I tried mixing some of this formula myself and playing with it at home. It is wonderful for water with reflections, skies and other areas you want the light to show through (like leaves back-lit against a sky), but is less helpful for creating the heavy texture I love so much in oil paints. In the next session, Jef and I are each going to paint from one of my source paintings. This will help me to better understand his technique for working with such thin layers. I am pretty sure I will use his approach in some parts of my paintings an continue to apply impasto like texture with a palette knife in other sections. Every new technique I learn has the potential to reshape my style into something even more exciting. So I am really looking forward to the next session.
I have been working all week on getting the Sedona Series ready to be hung at the Seacoast Artists Gallery tomorrow. As usual, the gallery notified me a couple of weeks ago, how much space I was allocated, and where that space would be. It is now up to me to decide how many paintings I should put in that space , and how to arrange that set within my wall space.
Of course the Gallery does have rules about the minimum amount of space they allow between paintings, and how close to the floor or ceiling one can hang art work, but that still leaves a lot of room for arrangements. I spent most of the day today trying different layouts out on my living room floor to see which paintings looked together by color and shape. After a testing out a dozen different arrangements, I have finally settled upon this one. It will allow me to hang at least eight of the ten paintings from the Sedona Series, and still have enough flexibility in sizes that if one sells, I won't have to rehang the entire wall just to replace it.
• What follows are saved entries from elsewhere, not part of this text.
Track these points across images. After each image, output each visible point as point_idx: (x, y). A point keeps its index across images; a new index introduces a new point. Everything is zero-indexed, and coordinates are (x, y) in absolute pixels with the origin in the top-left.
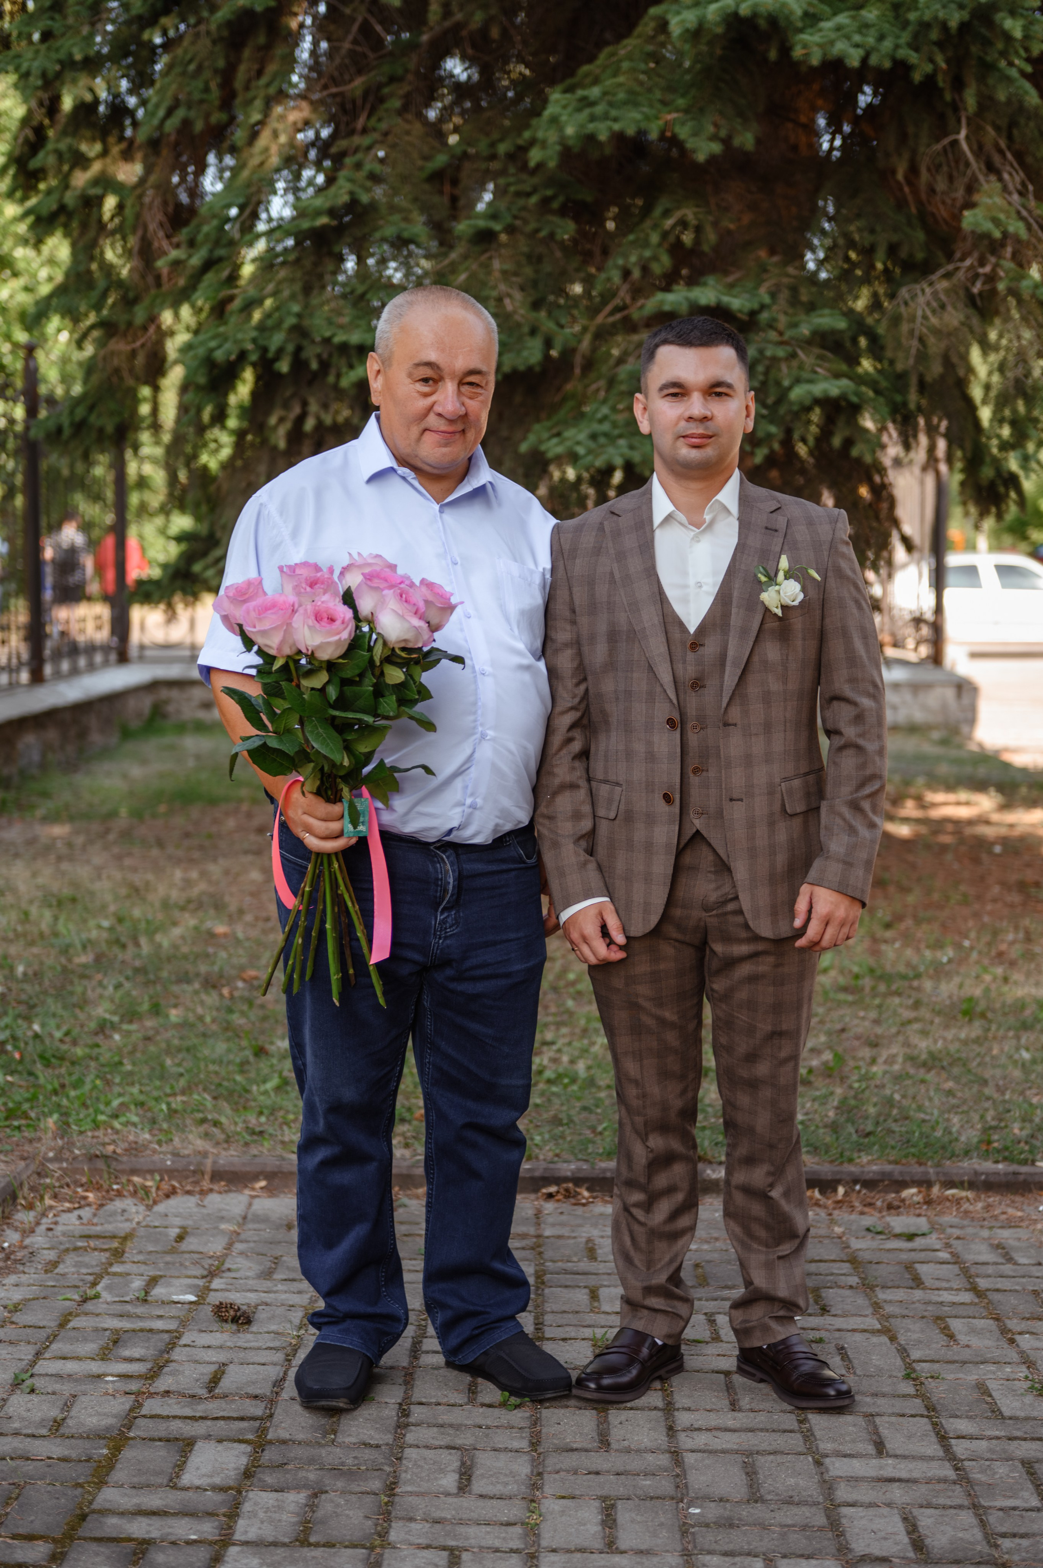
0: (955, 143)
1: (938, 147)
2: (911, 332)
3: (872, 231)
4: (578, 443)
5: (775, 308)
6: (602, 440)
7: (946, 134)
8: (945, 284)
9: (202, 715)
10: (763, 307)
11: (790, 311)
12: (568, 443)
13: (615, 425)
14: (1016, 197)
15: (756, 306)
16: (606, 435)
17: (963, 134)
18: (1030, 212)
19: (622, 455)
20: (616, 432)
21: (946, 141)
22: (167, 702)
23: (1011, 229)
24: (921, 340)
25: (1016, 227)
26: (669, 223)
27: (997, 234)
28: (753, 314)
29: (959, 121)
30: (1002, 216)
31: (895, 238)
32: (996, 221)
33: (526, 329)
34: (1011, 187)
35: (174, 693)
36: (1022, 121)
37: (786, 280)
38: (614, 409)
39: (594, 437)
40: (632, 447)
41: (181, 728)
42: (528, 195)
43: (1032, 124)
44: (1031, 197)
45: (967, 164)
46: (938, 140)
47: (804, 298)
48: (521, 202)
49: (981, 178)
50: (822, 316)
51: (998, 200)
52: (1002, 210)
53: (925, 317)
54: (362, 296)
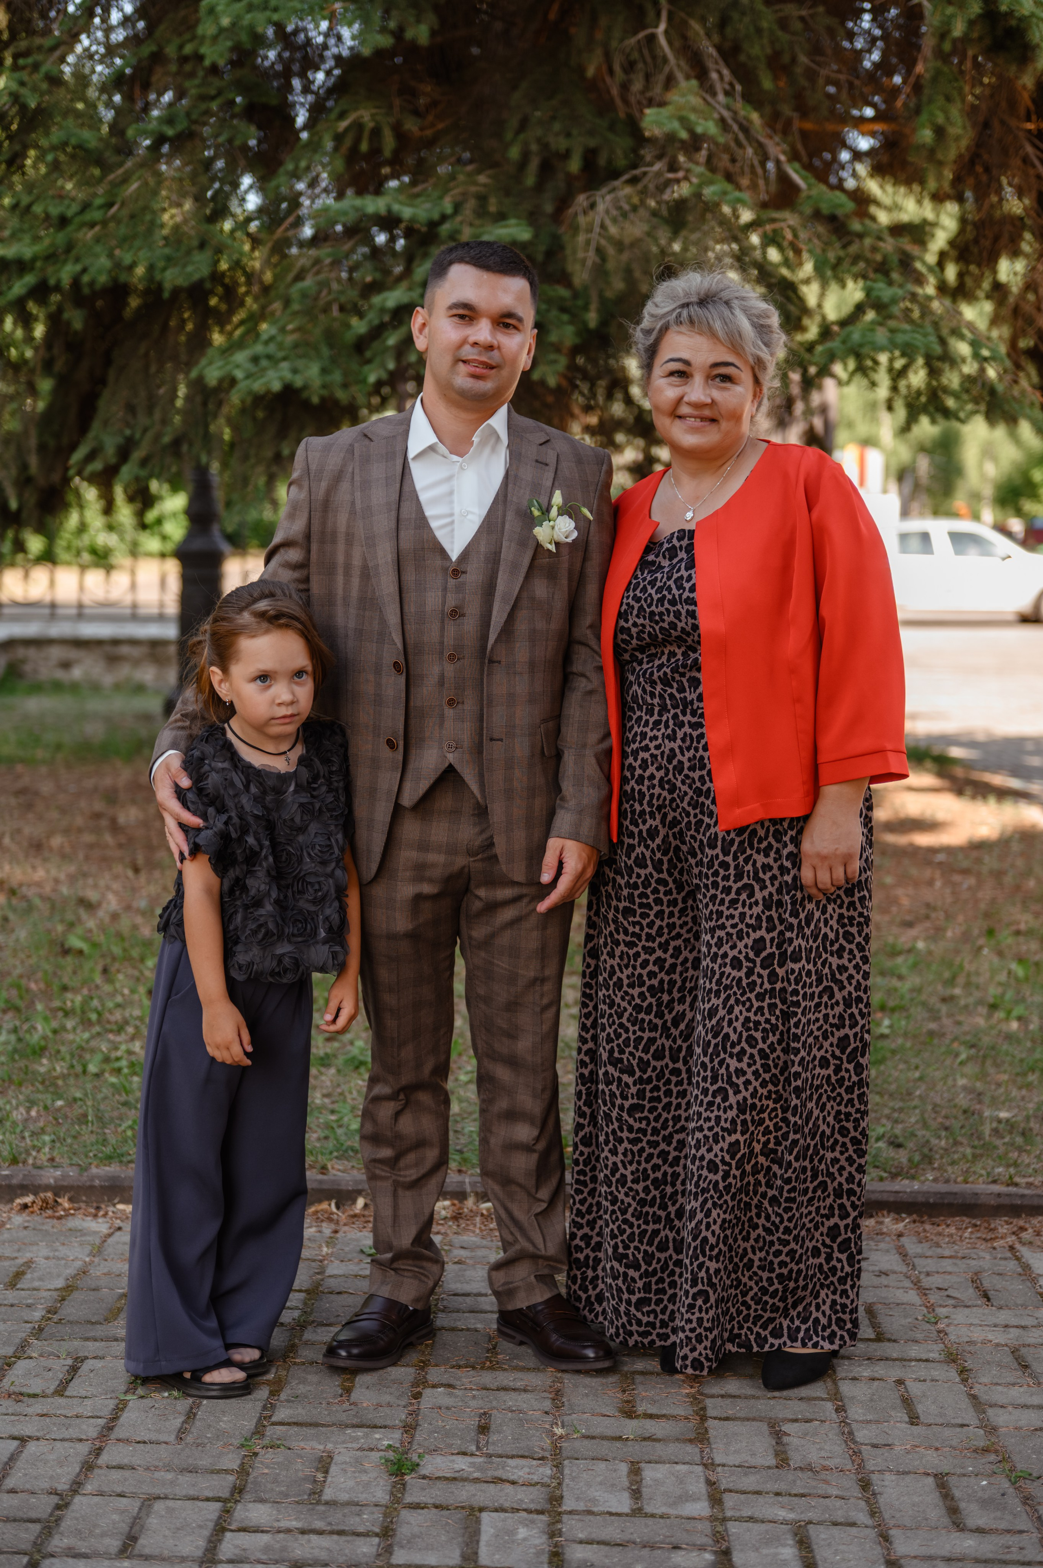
0: (652, 38)
1: (633, 41)
2: (588, 242)
3: (568, 135)
4: (238, 366)
5: (459, 218)
6: (264, 363)
7: (644, 27)
8: (628, 190)
9: (60, 675)
10: (444, 218)
11: (477, 222)
12: (229, 367)
13: (281, 346)
14: (721, 97)
15: (436, 216)
16: (269, 357)
17: (662, 27)
18: (735, 113)
19: (281, 379)
20: (280, 354)
21: (641, 35)
22: (23, 661)
23: (699, 130)
24: (599, 251)
25: (708, 127)
26: (343, 125)
27: (684, 135)
28: (433, 225)
29: (658, 15)
30: (693, 117)
31: (592, 143)
32: (683, 120)
33: (195, 243)
34: (719, 87)
35: (31, 653)
36: (735, 16)
37: (473, 189)
38: (282, 330)
39: (255, 359)
40: (295, 371)
41: (37, 688)
42: (213, 98)
43: (747, 19)
44: (738, 98)
45: (665, 60)
46: (635, 33)
47: (493, 208)
48: (203, 106)
49: (680, 76)
50: (506, 226)
51: (695, 100)
52: (694, 110)
53: (603, 226)
54: (29, 207)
One of the last things I do before framing my paintings is take a high resolution photograph of each one. This requires mounting the unframed painting on a black velvet background, setting up photo lamps on stands aimed at 45 degree angles to the painting and mounting my camera on a tripod. The camera is then raised to be even with the center of the painting and perpendicular to the paintings surface. The goal is to get a high quality photograph which is as close the painting's actual color as possible. This is what the the Sedona set looks like.
Cathedral Rock Reflections 11'w x 14" h Oil Painting
This painting presented some interesting challenges. The classic view of this landmark is usually viewed with the red spires reflected in Oak Creek's still waters. To get this perspective photographers stand in the middle of the creek when the water level is low and there weather is cold enough that no one is in the water.
Unfortunately, on the day we were there, temperatures had reached 105 F, and every inch of water was occupied by somebody trying to cool off. even upstream, in the areas where there was large areas of exposed rock and little water to splash in, there were families spread out everywhere ,picnicking and enjoying the view. I was finally able to snap a few small puddles in the rocks with good reflections, . I had to crop the people out of the scene then concentrate on painting a more interesting foreground.